The discussion also touched on a common argument heard in public discourse – whether the geopolitical situation in the region could hinder investment in energy. Security expert and reserve major Darius Antanaitis said this argument should be evaluated critically.

“If we look at geopolitics more broadly, Lithuania is certainly not the most risky place for investment. Finland has a border of more than a thousand kilometers with Russia, yet investments still come there. Norway is strategically important because of its energy resources – if someone wanted to control energy resources in the region, it would be a much more important target.

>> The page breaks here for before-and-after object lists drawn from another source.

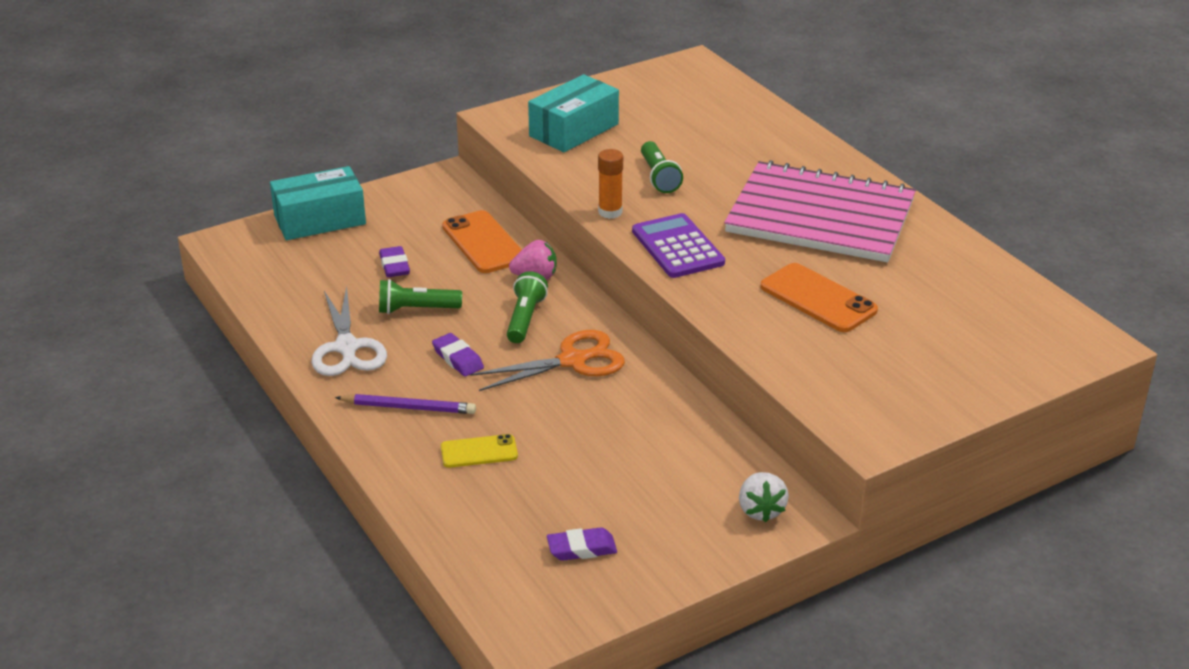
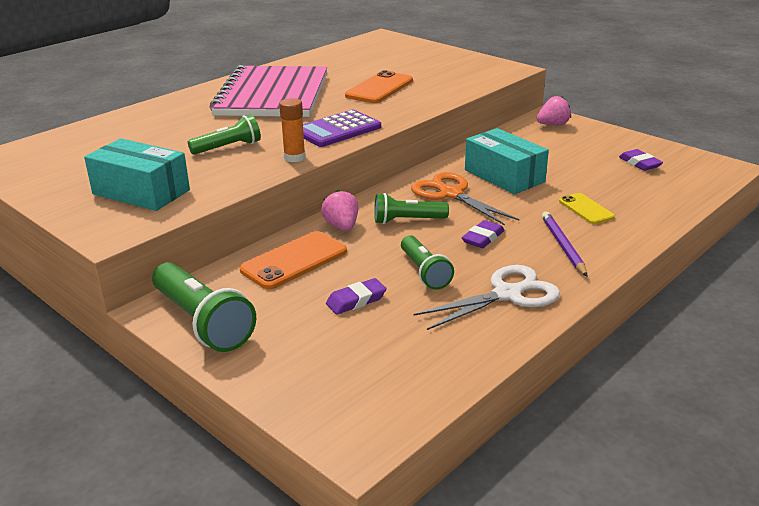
camera: 105 degrees left, 5 degrees down
turquoise box [270,166,366,240] -> turquoise box moved to [465,128,549,194]
white strawberry [739,472,789,522] -> pink strawberry [537,96,571,125]
none -> green flashlight [152,262,256,352]

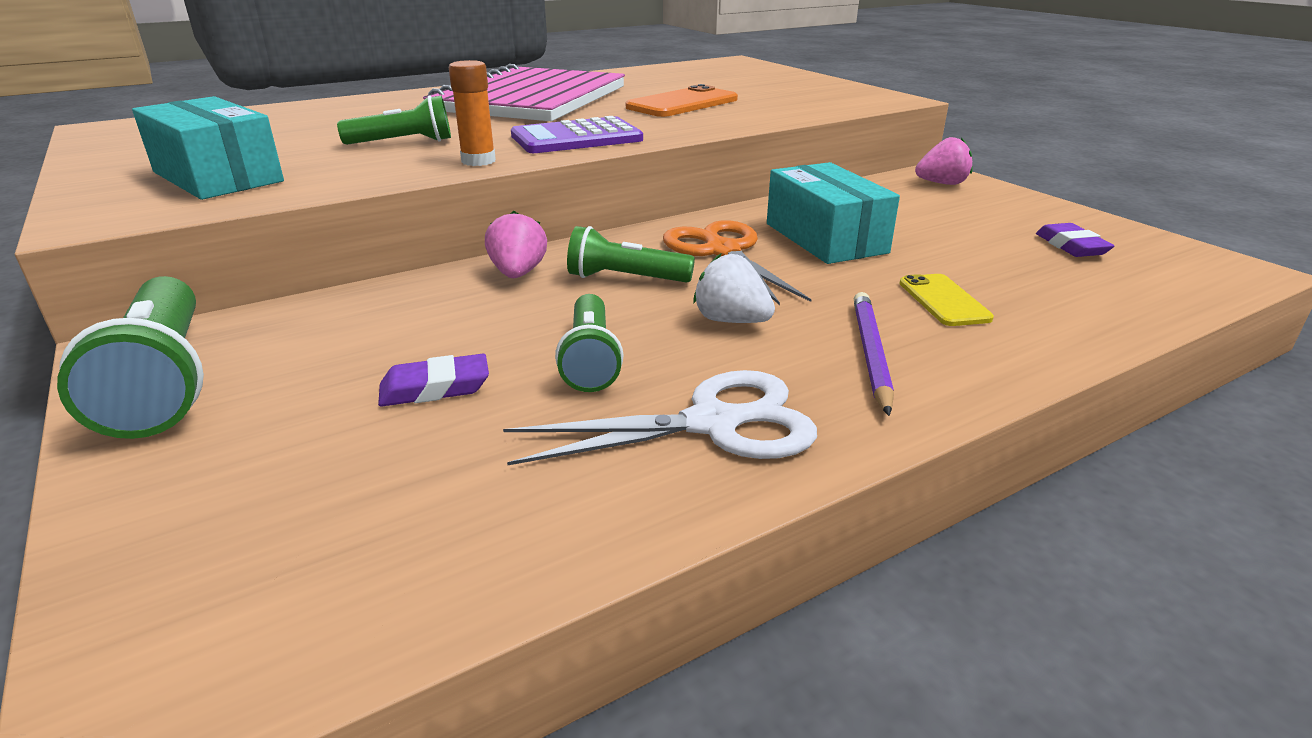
camera: 15 degrees right, 0 degrees up
orange phone [240,231,347,289] -> none
purple eraser [461,220,505,248] -> white strawberry [693,254,775,323]

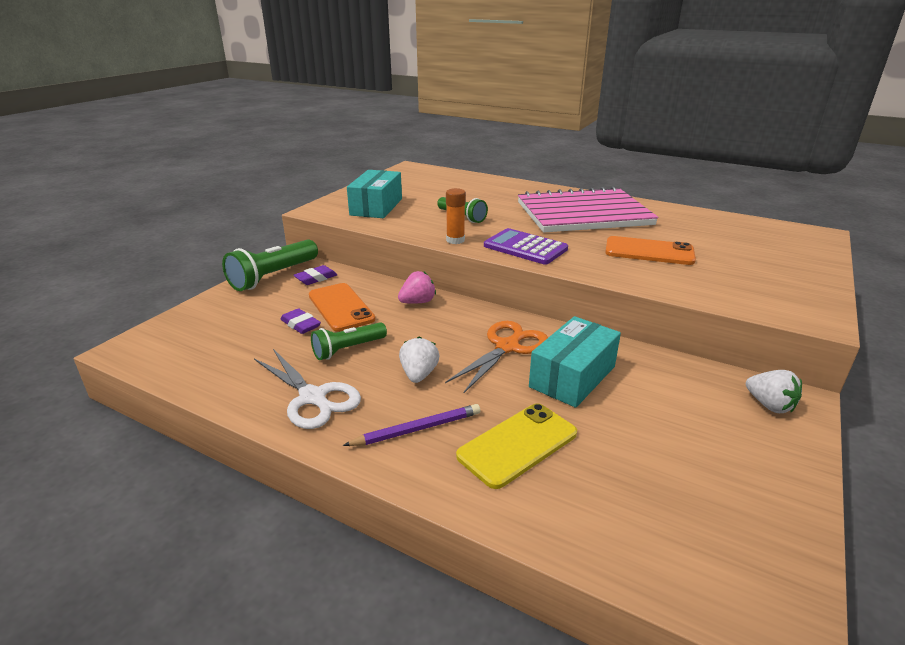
camera: 60 degrees right, 0 degrees up
green flashlight [567,226,695,283] -> none
yellow phone [899,274,994,326] -> yellow phone [456,403,577,489], size x1.63
pink strawberry [915,137,973,185] -> white strawberry [746,370,802,413]
purple eraser [1036,223,1114,257] -> purple eraser moved to [294,265,337,285]
none -> orange phone [309,283,375,332]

There are more examples in the world – Israel constantly experiences military action, Taiwan lives under the shadow of a possible conflict with China, yet investments still come there. Therefore, the security argument is often not the main reason for investors,” Antanaitis said.

According to him, the protection of energy infrastructure should also be assessed realistically.

“You cannot place a soldier next to every wind turbine. We have intelligence and security mechanisms – resources must be used rationally. If indicators appear that something might happen, then concrete actions are taken.”

International industry: Lithuania’s pace stands out

Norbert Dwenger, a representative of the international wind energy company Nordex Group who participated in the Wind Vision conference, said Lithuania has made significant progress in recent years in developing renewable energy and creating a favorable environment for investors.

“I have not seen another country where two, three, or even four ministries participate in such conferences in the same room and truly demonstrate the pace of cooperation. This sends a very clear signal to investors that the state has a common direction and is ready to work together with the industry,” he said.

According to Dwenger, technological progress allows wind energy to be used more efficiently, and onshore wind today remains one of the most competitive electricity generation technologies.

“The latest analyses show that onshore wind is now one of the cheapest forms of energy alongside solar power. Therefore, it can become an important part of Lithuania’s energy independence and help ensure competitive energy prices in the future,” he said.